The Greek term translated as “election” or eklektos means “chosen.” The Thessalonians have been “chosen” by God to become his “Assembly” in the city of Thessalonica, and their embrace of the Gospel despite opposition more than justified His choice. They were “chosen” because they were “beloved by God.”
- (1 Thessalonians 1:5-7) - “How that our gospel came not in word only, but also in power, and in the Holy Spirit, and in much assurance; even as you know what manner of men we showed ourselves toward you for your sake. And you became imitators of us, and of the Lord, having received the word in much tribulation, with joy of the Holy Spirit, and you became examples to all that believe in Macedonia and in Achaia.”
The Thessalonians had been impressed by Paul’s message, one that was accompanied by “power in the Holy Spirit.” Nevertheless, most striking is his description of their having accepted the Gospel “in much tribulation.”
The Greek term thlipsis or “tribulation” originally meant “pressing together,” hence the idea of “pressure.” From this developed the sense of “affliction, tribulation.” Paul and his coworkers faced opposition, especially from the leaders of the local synagogue. Tensions became so high that Paul was compelled to leave the city before his work was finished, hence his anxiety over the state of the Assembly.
Paul is doing more than recalling the past. The term “tribulation” anticipates his later statements made for the benefit of the Thessalonians. For example, his declaration that God has “appointed us for tribulation” – (Acts 17:1-9, 1 Thessalonians 3:3).
SERVING THE LIVING GOD
- (1 Thessalonians 1:8-10) - “But in every place, your faith which is toward God has gone forth so that no need have we to be saying anything; for they themselves concerning us do tell what manner of entrance we had to you, and how you turned to God from the idols to be serving a living and true God, and awaiting his Son out of the heavens, whom he raised from among the dead, Jesus, who is rescuing us out of the coming wrath.”

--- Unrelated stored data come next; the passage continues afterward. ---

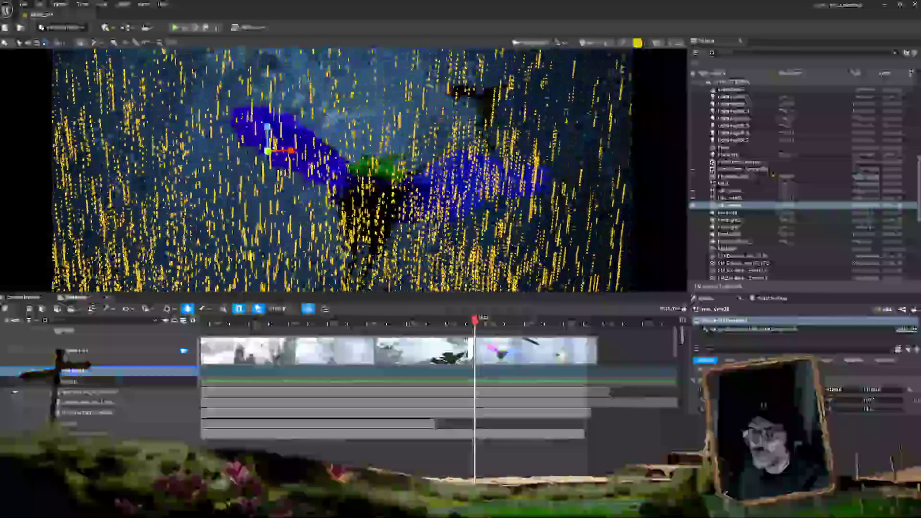
left_click(120, 382)
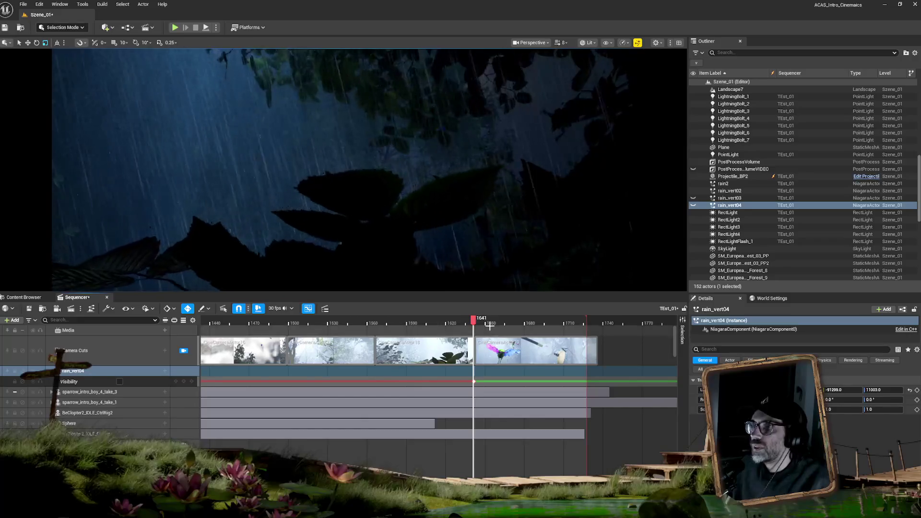
left_click(748, 90)
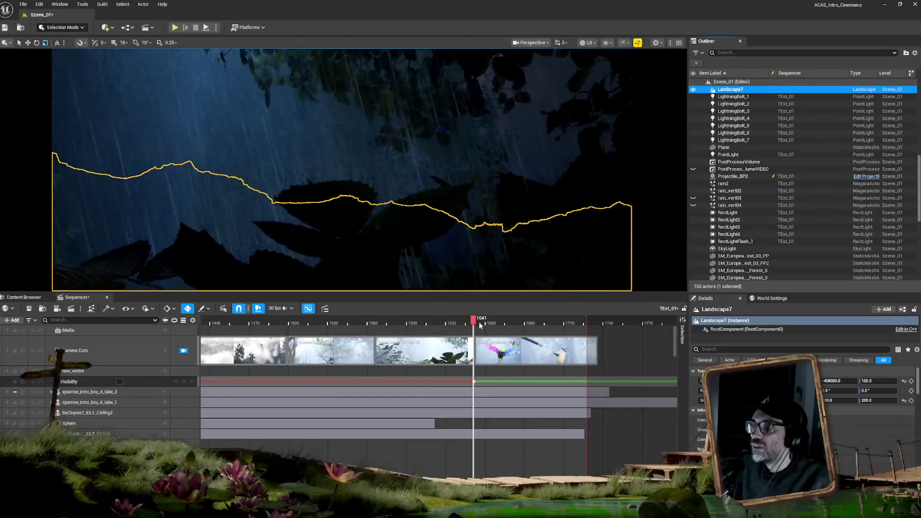
mouse_move(463, 322)
left_mouse_down()
mouse_move(596, 320)
mouse_move(471, 320)
mouse_move(497, 320)
left_mouse_up()
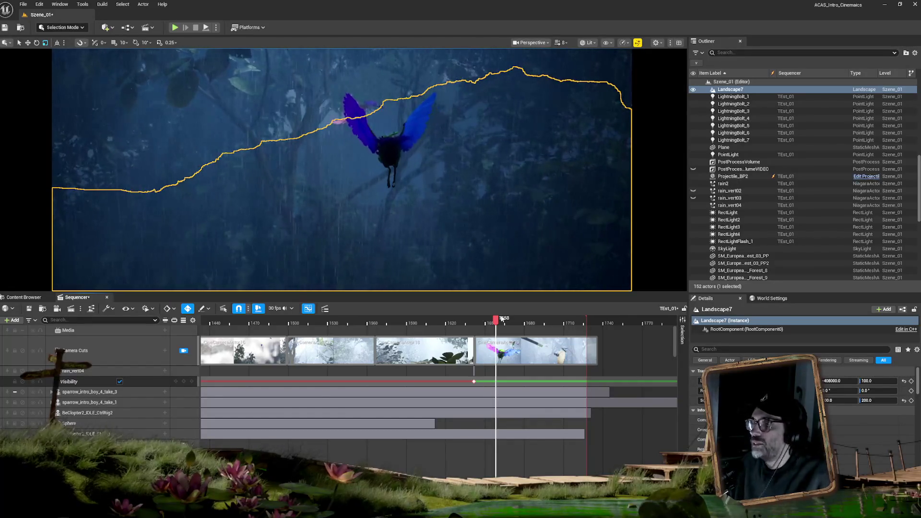
left_click_drag(502, 319, 473, 326)
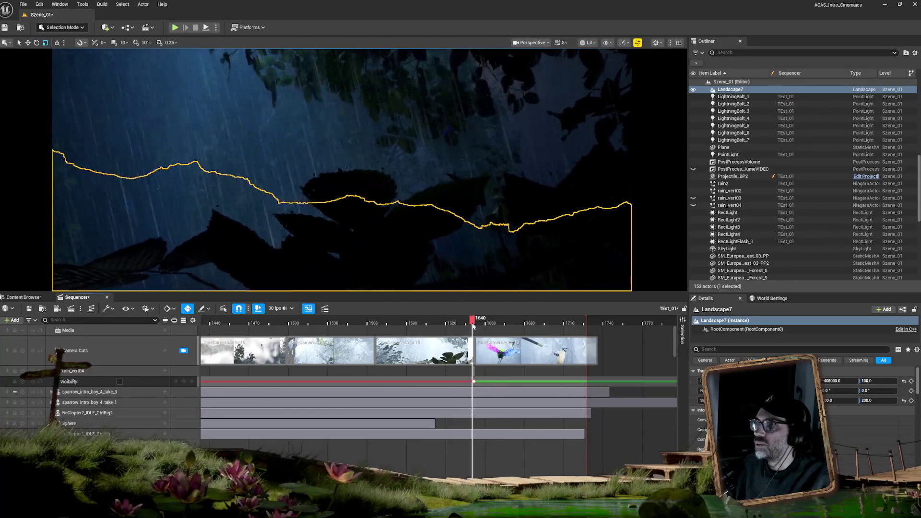
left_click_drag(473, 326, 482, 325)
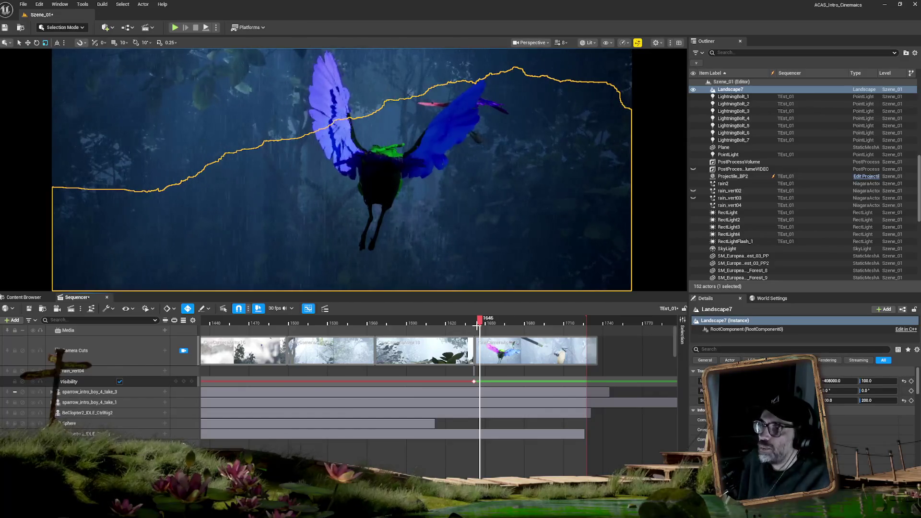
mouse_move(479, 321)
left_mouse_down()
mouse_move(574, 319)
mouse_move(444, 323)
left_mouse_up()
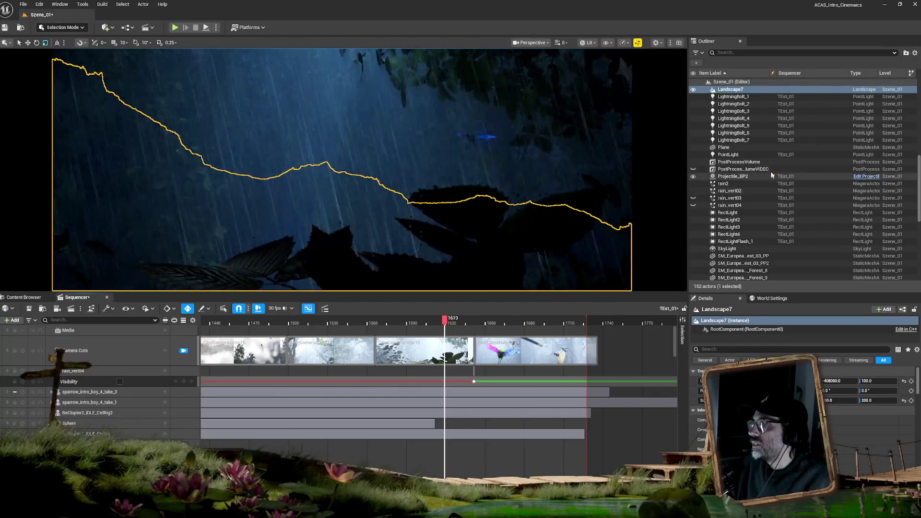
scroll(729, 179, "up", 4)
left_click(729, 178)
scroll(787, 144, "up", 8)
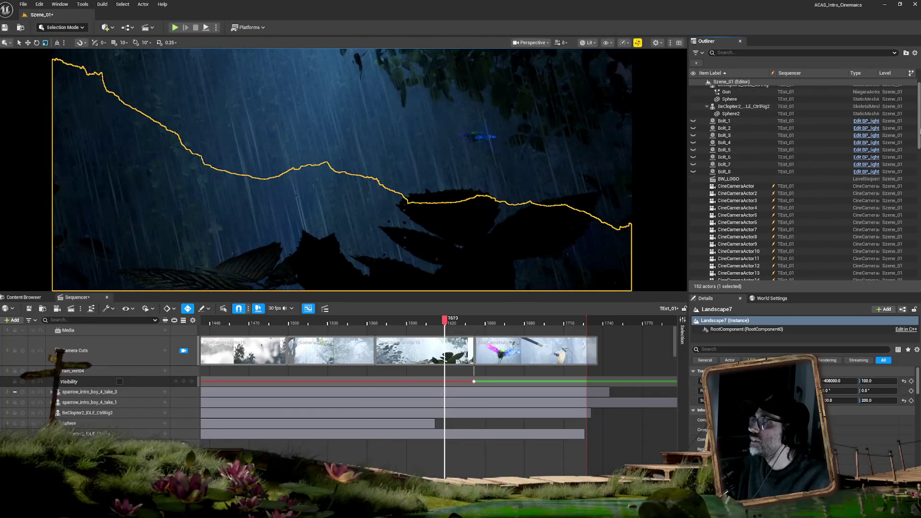
scroll(747, 164, "down", 8)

The Thessalonians turned from “idols to serve the true God.” This suggests a congregation composed primarily of Gentile converts, and this assumption is borne out by the account given in the Book of Acts – (Acts 17:4).
Paul is describing how their life orientation changed due to their new faith. Instead of serving dead idols, the Thessalonians began to serve the “true and living God.” Rather than a comfortable life in Macedonia, they chose a path that guaranteed hardship and opposition.
Paul uses two infinitive clauses to express how disciples must live. First, turn from idols “to serve a living and true God”; and second, “to await his Son from heaven.” The Son of God will "arrive from heaven.” He is the same man whom “God raised from the dead.” Thus, Paul anchors the future hope of the Assembly in the past resurrection of Jesus of Nazareth – (1 Thessalonians 4:13-17).
This same Jesus is the “one who is rescuing” his disciples. The verb translates a Greek present tense participle. It means “rescue, deliver, save” (rhuomai - Strong’s - #G4506), and the present tense signifies an action in progress. Even now, Jesus is in the process of rescuing his people from the “wrath” which also is “coming.” The two participles contrast two processes - rescue for some, and wrath for others. Both will be consummated at his “arrival.”
Disciples of Jesus must not be dismayed by tribulation and persecution. The “arrival” of Jesus will bring rescue for the righteous who wait patiently for that Day. It will result in the vindication of some, but the condemnation of others, especially those who persecute the Assembly.